Dressed chimp in baseball shirts
Herold, who was known to buckle Travis in her car for rides and dress him in baseball shirts, tried to rescue Nash by stabbing Travis and hitting him with a shovel. "I stabbed something I raised as a son," she said Wednesday.
It's not known why the chimp suddenly attacked. Herold has given differing accounts on whether she treated the agitated chimp with Xanax, an anti-anxiety drug that had not been prescribed for him. She has also said it suffered from Lyme disease. A test for rabies was negative and results from a necropsy won't be available for weeks.
Lynn DellaBianca, a former Stamford animal control officer, said Thursday that she warned Herold after the 2003 incident that the pet's behavior was worrisome and that she needed to make sure he was kept under control.
"Certainly my concern was for public safety," DellaBianca told The Associated Press. "Male chimpanzees once they reach maturity can be aggressive. I'm sure I did express that to her."
Herold told her she expected to eventually have to give up the chimp, DellaBianca said.
"She did say that herself. She knew someone day he would probably have to go to a sanctuary," DellaBianca said. "She knew chimpanzees, they can get more difficult to handle as they get older."
Treating pets like humans
Mental health professionals say a strong bond between pet owners and their animals is generally good because it can be therapeutic and comforting. The boundaries get blurred, though, when owners treat the animals like humans rather than pets, and expect a reciprocal relationship similar to what they would have with a family member.
David Baron, professor and chairman of the Temple University School of Medicine's psychiatry department, said in cases such as Herold's, the grief of losing loved ones could have made it easy for her to view Travis as a surrogate child and friend. Her husband died in 2004 and her only daughter was killed in a car accident several years ago.

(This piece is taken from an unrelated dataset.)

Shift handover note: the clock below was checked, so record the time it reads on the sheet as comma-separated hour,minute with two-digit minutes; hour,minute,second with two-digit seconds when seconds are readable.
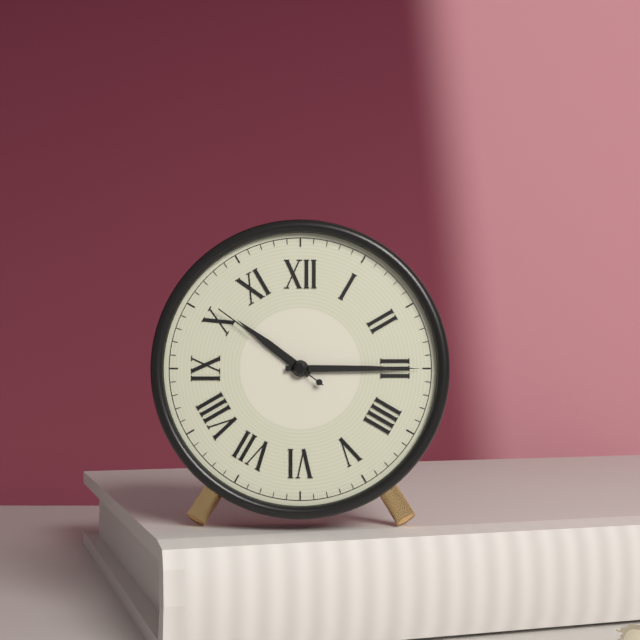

"I wouldn't say that she shouldn't have a pet, but this may be something that should be looked at as part of a grief reaction that's beyond normal," he said.
Earl Mason, whose son married Herold's daughter, remembers when Herold got Travis. The chimp would ride a tricycle.
"He grew up like a youngster," Mason said. "He did everything a kid would do. He was a cute little guy."
Travis loved ice cream and even knew the schedules of the ice cream trucks, Mason said. He ate breakfast at the table with Herold and her husband.
But even was the chimp was a baby, Mason was amazed at his strength. When Travis would jump on him, Mason said he would slam into his chest.
"To me he was beating the crap out of me," Mason said. "He had just tremendous strength."
Don Mecca, a family friend, said Herold knew chimps became more difficult to handle as they get older, but she had a hard time parting with her beloved pet.
"Sandy would always say he would will himself to die if they were separated," Mecca said.
Mecca was reluctant to criticize his friend.
"I think he was lost," Mecca said of Travis. "He belongs in the jungle with the rest of them."